### WHAT THE EXERCISE ASKS
Every line of the records below that has the word "right" should be copied.

Human pose keypoint data
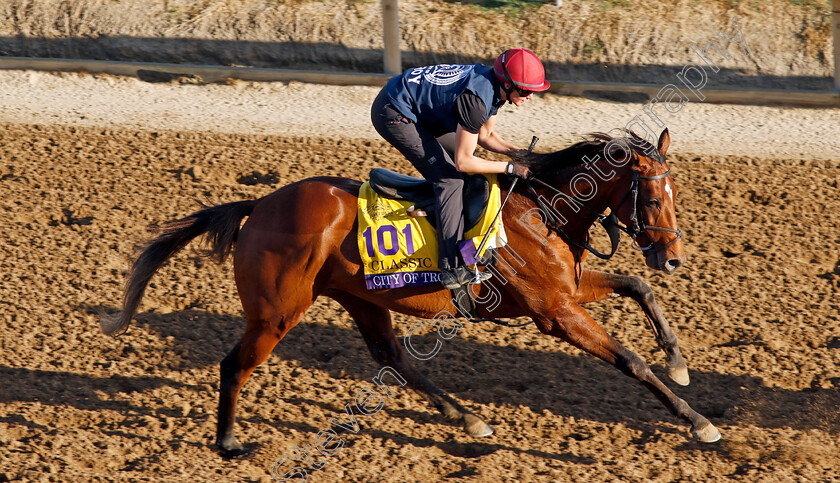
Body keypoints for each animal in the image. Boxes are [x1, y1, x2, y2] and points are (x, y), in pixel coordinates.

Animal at [101, 127, 720, 454]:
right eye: (653, 197)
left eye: (676, 194)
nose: (673, 257)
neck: (544, 210)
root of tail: (260, 205)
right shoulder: (554, 312)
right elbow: (631, 362)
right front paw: (698, 421)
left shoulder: (566, 291)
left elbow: (636, 285)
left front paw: (679, 360)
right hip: (276, 311)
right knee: (235, 365)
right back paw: (228, 442)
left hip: (360, 297)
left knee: (390, 356)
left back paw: (468, 418)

### WRITTEN REPLY
right eye: (653, 197)
right shoulder: (554, 312)
right elbow: (631, 362)
right front paw: (698, 421)
right hip: (276, 311)
right knee: (235, 365)
right back paw: (228, 442)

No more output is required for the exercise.